Can you imagine having someone you love speak to you with such a depth of hurt that it left you feeling empty or hopeless? Can you imagine being so fragile or sensitive that just one person speaking a narrative so negative or harmful to you, fracture you for what feels like a lifetime? Well I was once that fragile and sensitive person. I had heard so many hurtful things be spoken both to and against me, to a point that I had begun to believe the voices I had been hearing of those who were hurting me with their wounding words. I had allowed those words to shape my mind and heart to not heal itself but to destroy and tear itself down by acts and behavior of self-sabotage. This happened to me unconsciously and unintentionally because I had allowed someone else’s narrative of my life and me to shape my reality. Oh how I have learned the power of words! In Proverbs 23:7 (NKJV) it says “For as he thinks in his heart, so is he.” In this case it isn’t he… it is she because She was Me. I once wanted to believe that my heart was pure and in the right place but it was not because it was thinking the worse of my potential, my purpose and even more damaging… my heart was believing in what others were saying or thinking about me and not what God was speaking into and of me. I see now how wrong I was to allow this but I also did not know better. As a child when you hear how weird or different you are, you hear that difference as something to be rejected and not accepted so you accept what is being spoken to fit in or fall into the shape of others as I like to call it. At my age now and being a mother to two brilliant young men, I see an urgency in rejecting those narratives and shifting the shapes. I want my children to know that they have the right and authority to reject and rebuke anything unlike God or anything unlike their thoughts and dreams of themselves.
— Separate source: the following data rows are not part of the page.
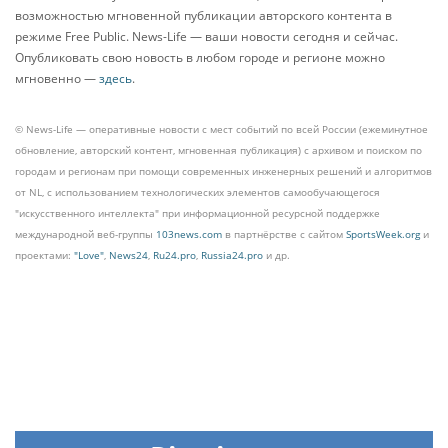
возможностью мгновенной публикации авторского контента в
режиме Free Public. News-Life — ваши новости сегодня и сейчас.
Опубликовать свою новость в любом городе и регионе можно
мгновенно —
здесь
.
© News-Life — оперативные новости с мест событий по всей России (ежеминутное
обновление, авторский контент, мгновенная публикация) с архивом и поиском по
городам и регионам при помощи современных инженерных решений и алгоритмов
от NL, с использованием технологических элементов самообучающегося
"искусственного интеллекта" при информационной ресурсной поддержке
международной веб-группы
103news.com
в партнёрстве с сайтом
SportsWeek.org
и
проектами:
"Love"
,
News24
,
Ru24.pro
,
Russia24.pro
и др.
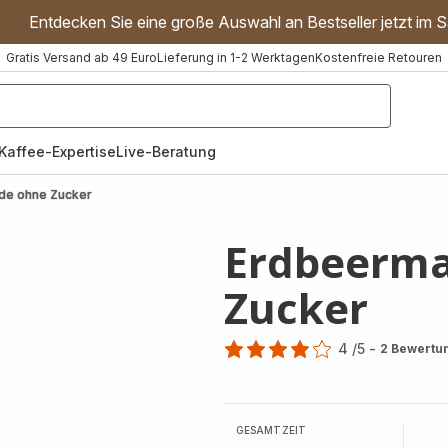
Entdecken Sie eine große Auswahl an Bestseller jetzt im S
Gratis Versand ab 49 Euro
Lieferung in 1-2 Werktagen
Kostenfreie Retouren
"Handmixer","Waffeleisen"]
Kaffee-Expertise
Live-Beratung
de ohne Zucker
Erdbeerm
Zucker
4
/5
-
2 Bewertu
Bewertung
mit
4
Sternen
GESAMTZEIT
(Durchschnitt)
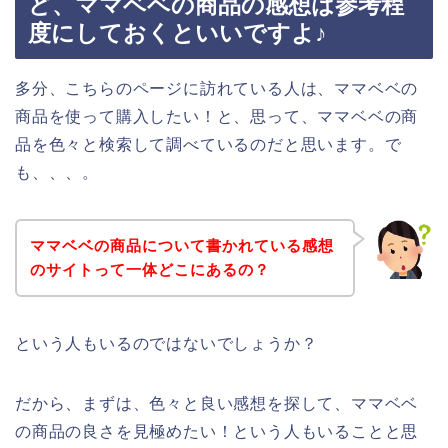
ど、ママベベの商品の感想は参考程
度にしておくといいですよ♪
多分、こちらのページに訪れている人は、ママベベの
商品を使って購入したい！と、思って、ママベベの商
品を色々と検索して調べているのだと思います。で
も、、、。
ママベベの商品について書かれている感想
のサイトって一体どこにあるの？
という人もいるのではないでしょうか？
だから、まずは、色々と良い感想を探して、ママベベ
の商品の良さを見極めたい！という人もいることと思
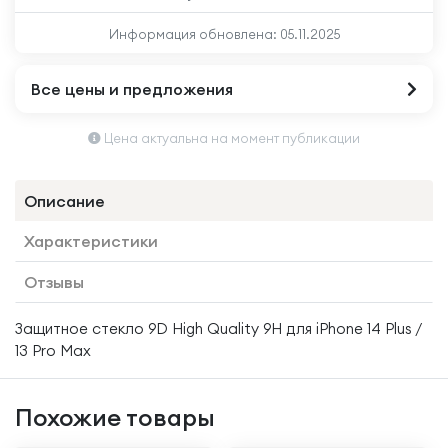
Информация обновлена:
05.11.2025
Все цены и предложения
Цена актуальна на момент публикации
Описание
Характеристики
Отзывы
Защитное стекло 9D High Quality 9H для iPhone 14 Plus /
13 Pro Max
Похожие товары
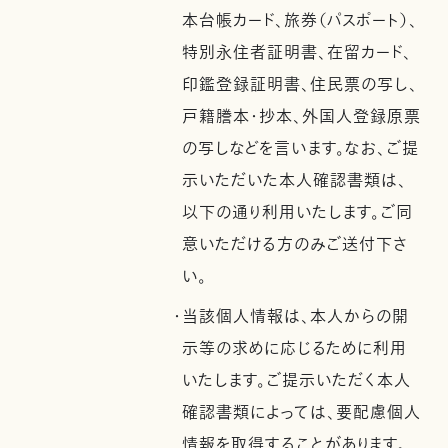
本台帳カード、旅券（パスポート）、
特別永住者証明書、在留カード、
印鑑登録証明書、住民票の写し、
戸籍謄本・抄本、外国人登録原票
の写しなどを言います。なお、ご提
示いただいた本人確認書類は、
以下の通り利用いたします。ご同
意いただける方のみご送付下さ
い。
・当該個人情報は、本人からの開
示等の求めに応じるために利用
いたします。ご提示いただく本人
確認書類によっては、要配慮個人
情報を取得することがあります。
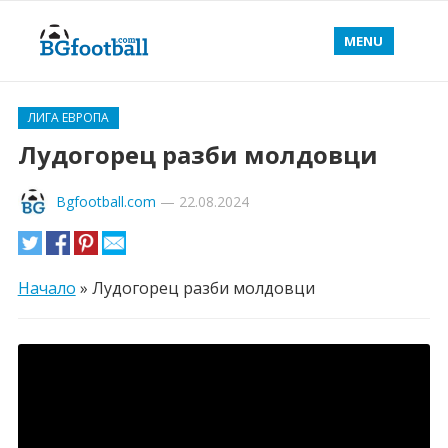
MENU
ЛИГА ЕВРОПА
Лудогорец разби молдовци
Bgfootball.com
—
22.08.2024
Начало
»
Лудогорец разби молдовци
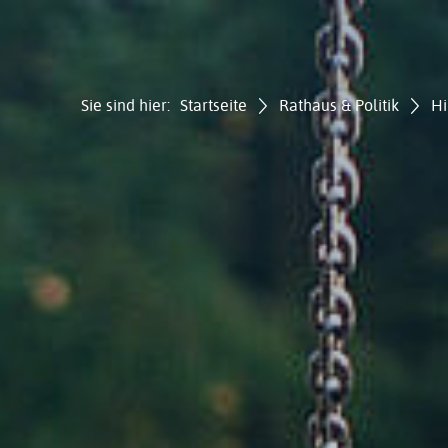
Sie sind hier:
Startseite
Rathaus & Politik
Hi
Gemei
I also both Understand and Over-stand the significance of Proverbs 4:23 (NIV) which says “Above all else, guard your heart, for everything you do flows from it.” The Bible also tells us in Luke 6:45 (NIV) “A good man brings good things out of the good stored up in his heart, and an evil man brings out evil things out of the evil stored up his heart. For the mouth speaks what the heart is full of.”
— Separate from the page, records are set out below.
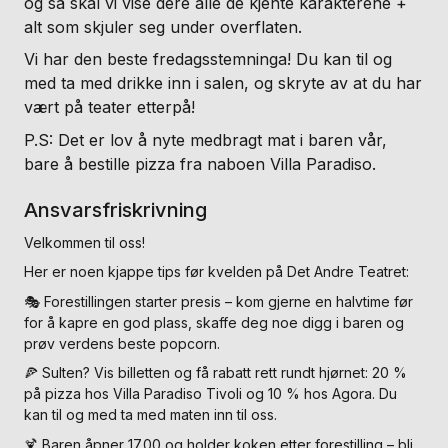
og så skal vi vise dere alle de kjente karakterene +
alt som skjuler seg under overflaten.
Vi har den beste fredagsstemninga! Du kan til og
med ta med drikke inn i salen, og skryte av at du har
vært på teater etterpå!
P.S: Det er lov å nyte medbragt mat i baren vår,
bare å bestille pizza fra naboen Villa Paradiso.
Ansvarsfriskrivning
Velkommen til oss!
Her er noen kjappe tips før kvelden på Det Andre Teatret:
🎭 Forestillingen starter presis – kom gjerne en halvtime før
for å kapre en god plass, skaffe deg noe digg i baren og
prøv verdens beste popcorn.
🍕 Sulten? Vis billetten og få rabatt rett rundt hjørnet: 20 %
på pizza hos Villa Paradiso Tivoli og 10 % hos Agora. Du
kan til og med ta med maten inn til oss.
🍹 Baren åpner 17.00 og holder koken etter forestilling – bli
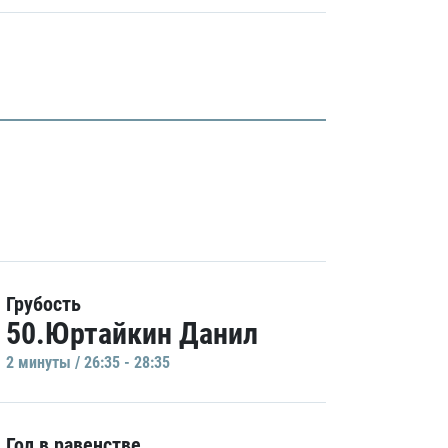
Грубость
50.Юртайкин Данил
2 минуты / 26:35 - 28:35
Гол в равенстве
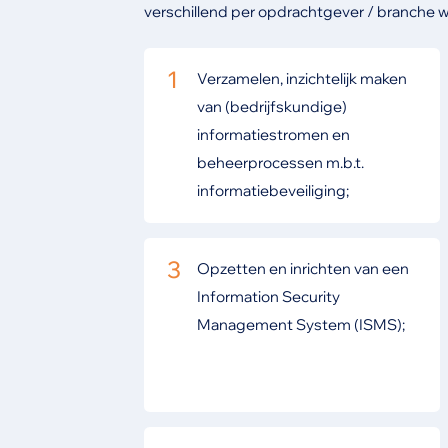
verschillend per opdrachtgever / branche wa
1
Verzamelen, inzichtelijk maken
van (bedrijfskundige)
informatiestromen en
beheerprocessen m.b.t.
informatiebeveiliging;
3
Opzetten en inrichten van een
Information Security
Management System (ISMS);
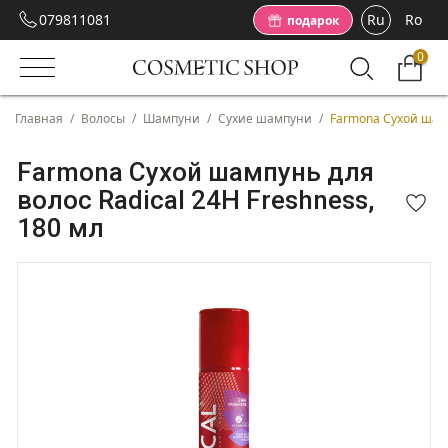
079811081
Ru
Ro
подарок
0
Главная
/
Волосы
/
Шампуни
/
Сухие шампуни
/
Farmona Cухой шамп
Farmona Cухой шампунь для
волос Radical 24H Freshness,
180 мл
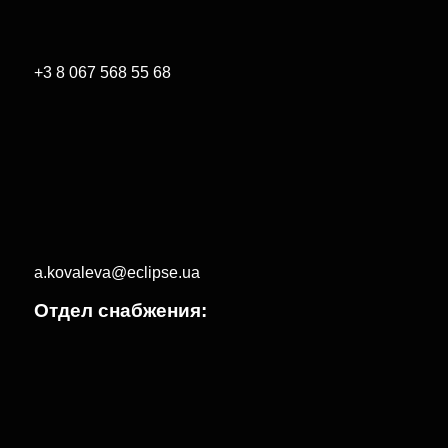
+3 8 067 568 55 68
a.kovaleva@eclipse.ua
Отдел снабжения:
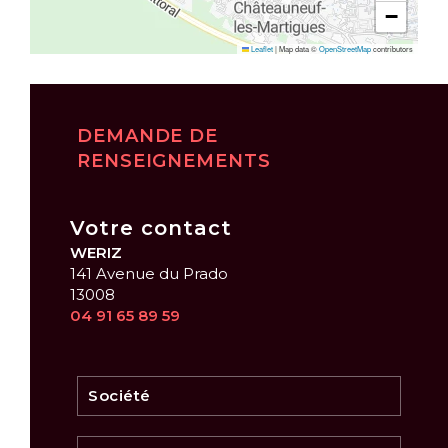
−
Leaflet
|
Map data ©
OpenStreetMap
contributors
DEMANDE DE
RENSEIGNEMENTS
Votre contact
WERIZ
141 Avenue du Prado
13008
04 91 65 89 59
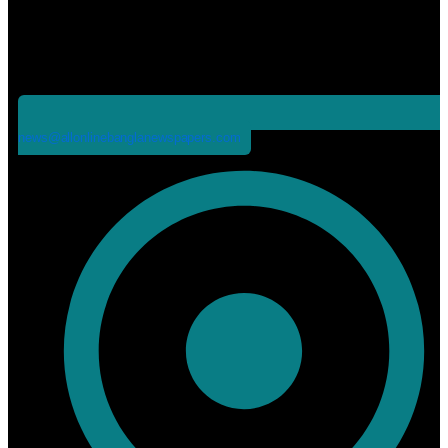
news@allonlinebanglanewspapers.com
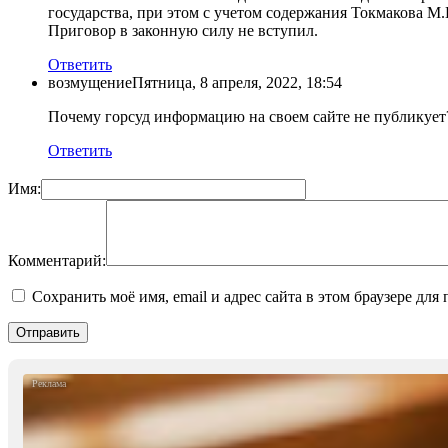
государства, при этом с учетом содержания Токмакова М.
Приговор в законную силу не вступил.
Ответить
возмущение
Пятница, 8 апреля, 2022, 18:54
Почему горсуд информацию на своем сайте не публикует
Ответить
Имя:
Комментарий:
Сохранить моё имя, email и адрес сайта в этом браузере д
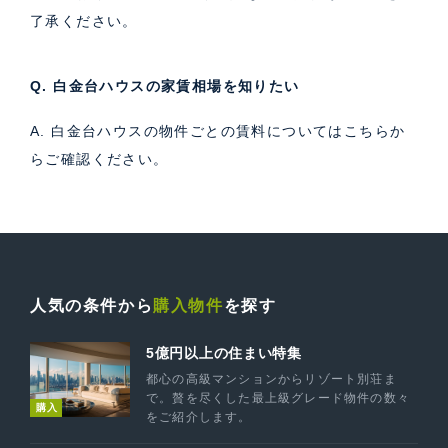
了承ください。
Q. 白金台ハウスの家賃相場を知りたい
A. 白金台ハウスの物件ごとの賃料については
こちら
か
らご確認ください。
人気の条件から
購入物件
を探す
5億円以上の住まい特集
都心の高級マンションからリゾート別荘ま
で。贅を尽くした最上級グレード物件の数々
購入
をご紹介します。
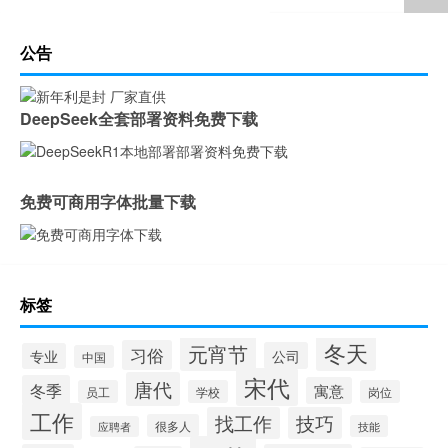
公告
DeepSeek全套部署资料免费下载
免费可商用字体批量下载
标签
冬天
元宵节
习俗
公司
专业
中国
宋代
唐代
冬季
寓意
员工
学校
岗位
工作
找工作
技巧
很多人
技能
应聘者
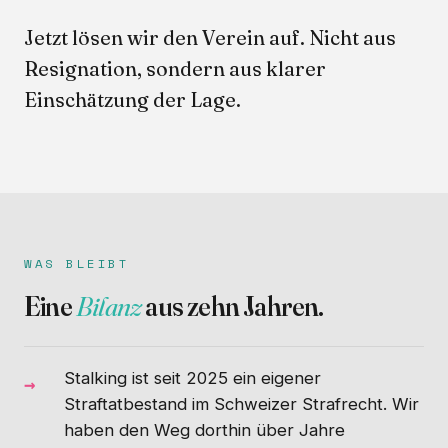
Jetzt lösen wir den Verein auf. Nicht aus
Resignation, sondern aus klarer
Einschätzung der Lage.
WAS BLEIBT
Eine
Bilanz
aus zehn Jahren.
Stalking ist seit 2025 ein eigener
Straftatbestand im Schweizer Strafrecht. Wir
haben den Weg dorthin über Jahre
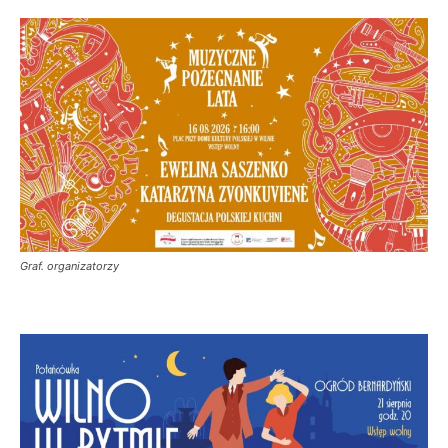
Graf. organizatorzy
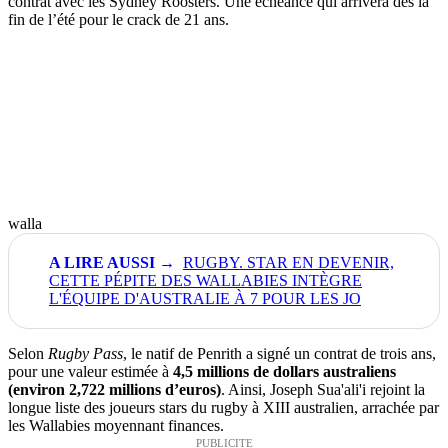
contrat avec les Sydney Roosters. Une échéance qui arrivera dès la
fin de l’été pour le crack de 21 ans.
walla
RUGBY. STAR EN DEVENIR,
CETTE PÉPITE DES WALLABIES INTÈGRE
L'ÉQUIPE D'AUSTRALIE À 7 POUR LES JO
Selon
Rugby Pass
, le natif de Penrith a signé un contrat de trois ans,
pour une valeur estimée à
4,5 millions de dollars australiens
(environ 2,722 millions d’euros)
. Ainsi, Joseph Sua'ali'i rejoint la
longue liste des joueurs stars du rugby à XIII australien, arrachée par
les Wallabies moyennant finances.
I believe that there is a major difference in ones ability to be hurt by spoken or written words of others without the acceptance of taking on the shape of what is being spewed out of the evil and hate of others. Being hurt is a human emotion and right that each of us have but none of us have the right to evoke such egregious or evil actions onto someone else. People often think that being strong disqualifies one from the ability to be hurt. I greatly disagree. In fact, the closer I have gotten to God and have gone deeper into a spiritual consciousness, I have seemed to become more and more sensitive to life as well as to the people I allow to get close to me. Most people I know, think of me as an extremely strong and tough woman. Little do most people understand, my strength has come from the many battles I have had to endure at the dark past of my being broken down or fractured by enduring verbal and emotional abuse. Could it be that we often break others down with words because that is what reflects and resides inside our own mind and hearts? If everything we speak comes from the fullness of our hearts, then there has to be a correlation between the narrative of our hearts speaking evil which in turn shape-shifts into the lives of others then shifting the shapes of their lives.
Here is where my plea and prayer for us all would be to have a moment of solitude with the Lord so that we may be able to decipher the difference between His voice, Our own, and those with dark tones and intent. And when we are able to understand that the voices we hear should be reaffirming words of construction, potential and purpose rather than destruction and toxicity, we need to immediately reject that voice of destruction and toxicity. When we do this, we begin to destroy the very thing that wants to destroy us by shape shifting our lives in a downward path. God wants us up the mountain and not beneath it being crushed emotionally, mentally, physically or spiritually. Each day that we awake in this world, there lies a purpose and in that purpose I believe there is a promise but we will never get to the promise allowing the harmful words of others to shift the shape of our lives. So be kind to one another and teach your children to do the same. Ensure that everything you speak holds a light and gives hope to someone else. Let your words be seasoned with grace and be sweet like honey because when we speak harshly to others, we may never understand the depth of trauma or the levels of hurt that they may spend a lifetime trying to heal. Know that there is life and death in your tongue (Proverbs 18:21) and we should be speaking life into this world and those sharing ours. Your words do take shape so be sure that they are shaping the lives of others upward in rising!
May our lessons be plenty and our journey’s be joyous and beautiful!